Laki-laki itu mengukur lebar muka lahan dengan langkah kakinya. “Pas lebar depannya, May. Kira-kira delapan meter,” ucapnya. “Nanti, aku hubungi nomornya.”
“Pasti harganya mahal,” balas Maya dengan terselip kekhawatiran.
“Tenang. Mamamu kan banyak uang.” Tawa keluar dari mulut Awan.
“Ngawur!”
Mereka melanjutkan langkahnya menuju rumah kontrakan. Matahari sudah bergerak meninggi. Pak RT yang sedang menyapu jalan di depan rumahnya, menghentikan Awan. Kedua lelaki itu terlibat diskusi kecil.
Suara kibasan pakaian basah terdengar dari balik pagar. Terlihat Bu RT sedang menjemur pakaian bayi di area terbuka depan rumah yang hanya selebar semeter.
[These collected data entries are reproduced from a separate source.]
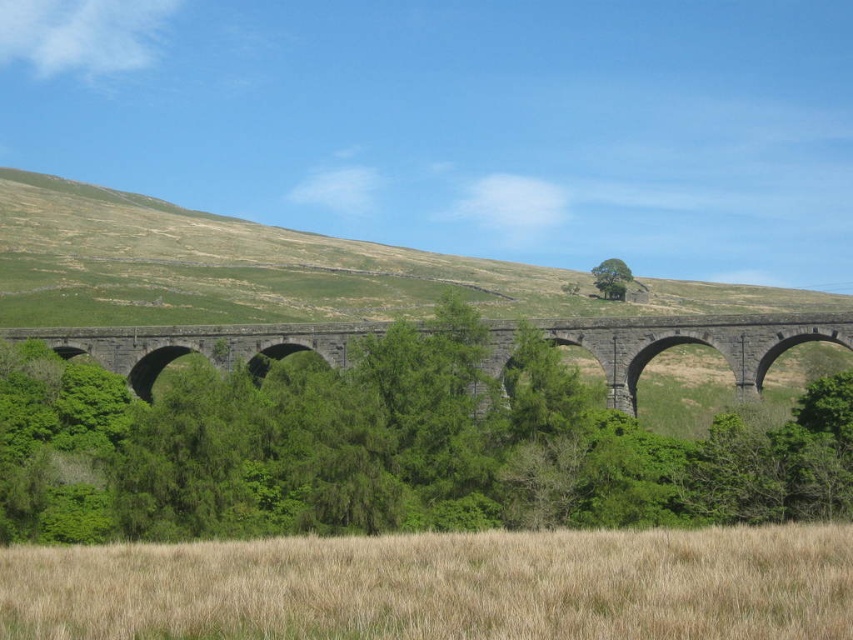
Question: Can you confirm if dry grass at lower center is bigger than green leafy tree at center?

Choices:
 (A) yes
 (B) no

Answer: (A)

Question: Which of the following is the closest to the observer?

Choices:
 (A) (608, 266)
 (B) (485, 272)

Answer: (A)

Question: Can you confirm if dry grass at lower center is positioned below green leafy tree at center?

Choices:
 (A) yes
 (B) no

Answer: (A)

Question: Which object is closer to the camera taking this photo?

Choices:
 (A) green leafy tree at center
 (B) dark gray stone bridge at center
 (C) dry grass at lower center

Answer: (C)

Question: Which of the following is the farthest from the observer?

Choices:
 (A) green leafy tree at center
 (B) dark gray stone bridge at center
 (C) dry grass at lower center
 (D) green grassy hillside at upper center

Answer: (A)

Question: Is dark gray stone bridge at center to the right of green leafy tree at center from the viewer's perspective?

Choices:
 (A) yes
 (B) no

Answer: (B)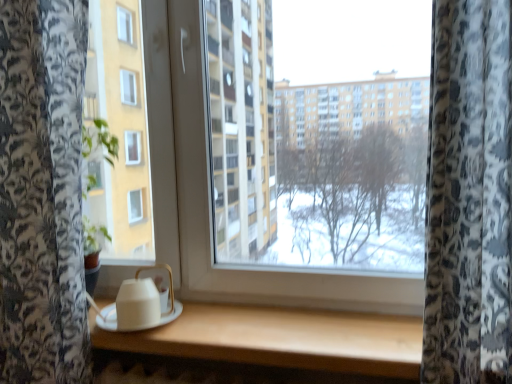
In order to click on empty space that is to the right of white matte teapot at lower left in this screenshot , I will do `click(214, 319)`.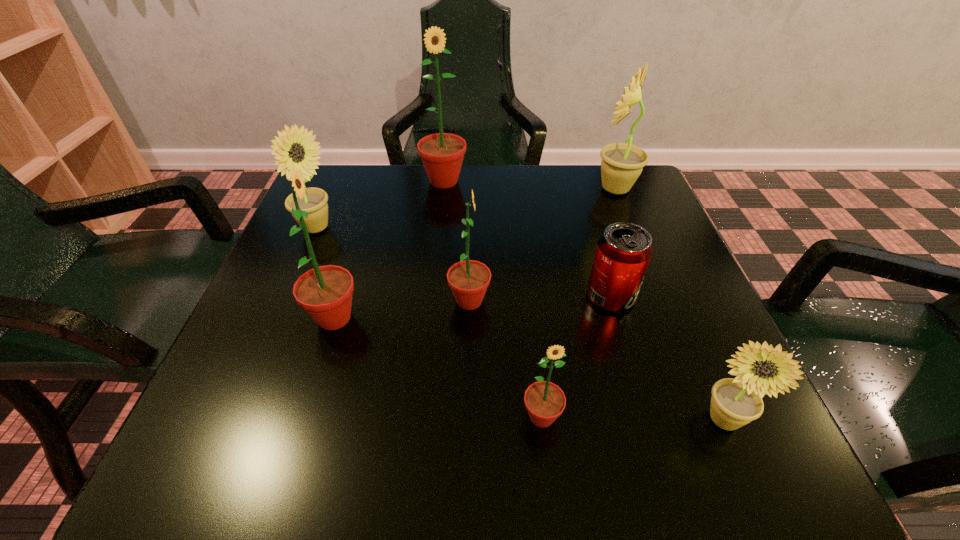
In order to click on soda can located at the right edge in this screenshot , I will do `click(623, 252)`.

Identify the location of object that is at the far left corner. This screenshot has width=960, height=540. (289, 152).

This screenshot has height=540, width=960. I want to click on object present at the far right corner, so click(x=621, y=165).

Where is `object that is at the near right corner`? This screenshot has height=540, width=960. object that is at the near right corner is located at coordinates (735, 402).

Identify the location of free location at the far edge of the desktop. (468, 192).

Find the location of `vacant space at the near edge of the desktop`. vacant space at the near edge of the desktop is located at coordinates (502, 443).

In the image, there is a desktop. Where is `vacant space at the left edge`? Image resolution: width=960 pixels, height=540 pixels. vacant space at the left edge is located at coordinates (296, 344).

At what (x,y) coordinates should I click in order to perform the action: click on free region at the right edge of the desktop. Please return your answer as a coordinate pair (x, y). Looking at the image, I should click on (641, 362).

Find the location of a particular element. free region at the far left corner of the desktop is located at coordinates (332, 195).

Locate an element on the screen. This screenshot has height=540, width=960. free space at the near left corner of the desktop is located at coordinates (283, 441).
Perempuan itu sudah kepala empat, tetapi sebulan lalu dia masih bisa melahirkan seorang bayi perempuan melalui operasi sesar. Maya mendekati bayi yang sedang dijemur. Duduk jongkok, mengusap pipi merah yang tertidur cantik dengan sesekali menggeliat.
“Cantiknya,” kata Maya.
“Saya malu sebenarnya, Bu Maya. Sudah tua gini masih bunting,” selorohnya. “Bapaknya kekeh kepingin anak perempuan. Biar saya ada temannya, katanya.”
Maya hanya mengguratkan senyum tipis. Memandang kasihan dirinya. Matanya melirik pada tumpukan popok kering yang tidak jauh dari tempatnya. Ketika Bu RT sedang menggantungkan pakaian, dia menyahut popok itu, dan segera memasukkan ke dalam tas kecilnya.
“Wah, enak masih bisa jalan-jalan, Bu Maya. Saya sudah nggak sempat,” ujar perempuan itu sembari memeras baju basah dari ember.
“Monggo, Bu RT.” Maya segera undur diri, setelah pakaian bayi sudah tersimpan rapat. Tatapannya masih terpaku pada wajah mungil dan lambaian kain-kain putih kecil yang tergantung di tali jemuran.
“Baik, Pak RT. Nanti kita bicarakan lebih lanjut,” katanya menyudahi pembicaraan.
Mereka berjalan beriringan bergandengan tangan dengan kelindan yang bertolakan di otaknya masing-masing.
Di meja makan, Maya mengeluarkan lipatan kain kusut dari tasnya. Dan segera menunjukkan kepada suaminya yang sedang menggores tinta bolpoin di buku sketsanya. Laki-laki itu terperanjat sebentar memandang kain itu dan mengarahkan ke wajah istrinya.
“Kamu minta Bu RT?” tanya Awan.
“Nyolonglah. Syaratnya harus begitu,” jawab perempuan itu dengan tertawa kecil.
“Biar apa to?”
“Ya biar segera begini,” jawab istrinya dengan telapak tangan bergerak melengkung di perutnya, menunjukkan bentuk perut hamil.